For those of you still waiting for news about your loved ones, I will pray that good news also finds it way to you.

Tuesday, December 22, 2009

December 2009 – Meanderings of a muddled mind….

A friend mentioned the Bead Journal Project 2010 to me during the summer when I was struggling to summon my creativity and having a difficult time doing so. I love to bead and thought this commitment might be exactly what I needed to force myself into creativity. So I signed up on October 1st…I tried to sign up before that, but they wouldn’t let me!

I am a doll maker first and foremost. I am a proud member of the River City Dollmakers and have been a member of this group since 1997 – a year before we had a name! They are an amazingly talented group of women and men who are giving of their time and talent. Not only have I learned much about doll making and the business side of things in this group, but I consider these wonderful people to be friends as well…it doesn’t get any better than that.

Mid-summer 2009 brought the art of Zentangle into my life ( This art form feels like “home” to me. It has kept me sane and started to rekindle my artistic desires. Sitting with a pen in hand and doodling tangles is a very Zen experience. Does this sound corny? Yes it does, but it feels really wonderful. Are you sure you have no artistic talent? Would you love to be able to create something beautiful? I believe anyone who practices this relaxing, meditative medium can become quite accomplished. Years ago I took a face drawing course from the inestimable elinor peace bailey. I remember she said “practice is everything. If the only thing you can draw is a stick figure, practice them every day. Eventually you will find that you make the best stick figures on your block.” Zentangles are much the same…you get better…and more relaxed. Sounds like a win-win situation to me!

I also love to make wearable art and that seems to be where the majority of my beading has been utilized. In looking through the past bead journal project galleries I saw some techniques that look very interesting to me. In fact, they look like the bead version of Zentangles…so I believe that 2010 will be the year of the bead and the pen for me and am looking forward to expanding and improving my beading skills.

There is much I need to learn about beading. I find the best way for me to learn something new is to decide on a project (or new technique) I want to create and then learn the steps and techniques necessary to achieve that goal…maybe a little backwards…but this is the way I learn with great eagerness and gusto!
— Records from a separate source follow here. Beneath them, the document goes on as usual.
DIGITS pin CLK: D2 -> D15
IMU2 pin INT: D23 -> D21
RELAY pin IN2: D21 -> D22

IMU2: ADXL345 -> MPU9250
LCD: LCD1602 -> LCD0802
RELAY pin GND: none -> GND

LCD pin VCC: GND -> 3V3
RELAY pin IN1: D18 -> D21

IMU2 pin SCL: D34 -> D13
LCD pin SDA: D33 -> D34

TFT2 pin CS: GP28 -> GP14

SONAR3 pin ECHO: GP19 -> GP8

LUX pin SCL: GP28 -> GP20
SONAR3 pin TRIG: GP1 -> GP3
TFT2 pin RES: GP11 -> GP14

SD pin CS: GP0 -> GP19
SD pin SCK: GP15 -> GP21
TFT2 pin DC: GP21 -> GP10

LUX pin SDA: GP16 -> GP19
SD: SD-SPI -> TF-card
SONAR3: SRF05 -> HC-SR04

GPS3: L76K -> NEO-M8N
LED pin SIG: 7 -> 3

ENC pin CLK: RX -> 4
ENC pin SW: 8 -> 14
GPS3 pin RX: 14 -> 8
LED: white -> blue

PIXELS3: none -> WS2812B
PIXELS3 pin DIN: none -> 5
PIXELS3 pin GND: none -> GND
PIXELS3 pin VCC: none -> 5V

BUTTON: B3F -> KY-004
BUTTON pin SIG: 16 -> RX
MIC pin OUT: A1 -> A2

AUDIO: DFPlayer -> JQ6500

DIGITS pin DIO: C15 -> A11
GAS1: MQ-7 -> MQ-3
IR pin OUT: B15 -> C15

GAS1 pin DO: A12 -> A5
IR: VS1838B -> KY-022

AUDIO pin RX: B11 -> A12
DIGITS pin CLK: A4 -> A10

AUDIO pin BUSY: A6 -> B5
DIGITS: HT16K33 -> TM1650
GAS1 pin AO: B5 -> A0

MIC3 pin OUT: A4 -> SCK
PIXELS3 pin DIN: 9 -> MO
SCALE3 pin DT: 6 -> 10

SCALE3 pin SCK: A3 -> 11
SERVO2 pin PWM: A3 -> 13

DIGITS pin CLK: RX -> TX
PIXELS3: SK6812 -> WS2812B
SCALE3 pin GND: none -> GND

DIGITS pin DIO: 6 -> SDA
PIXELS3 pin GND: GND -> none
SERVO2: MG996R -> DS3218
I am at odds with my approach to this journal. I live in a small place and do not have room for lots of wall art. I hate the thought of creating a journal in which each page will (hopefully) be worthy of being the front cover…not hiding in the middle or end of the journal. Do I want to use a theme like Carol Lenthal’s triptych or Karen Cohen’s spirals? Should I make pieces that will fit together into a sculptural figure? Should I make each page with a detachable piece of art to be worn as jewelry? Do I want a very sophisticated work…if I go that route what happens to the snowman who is begging to be beaded?

Okay…what do I actually want for 2010? Most importantly, I wish for a year of calm and peace – oh and good health. Don’t we all? Still, I felt the need to say it. Artistically, I’d love to get back to my old creative ways…where I had so many ideas flitting through my head that I could hardly think straight. Things I wish to accomplish in the making of this journal?

1) The study of textures
2) A study of colors
3) 3-D effects (my snowman really wants to have a round belly)!


Handpainted skirt has a diameter of 14".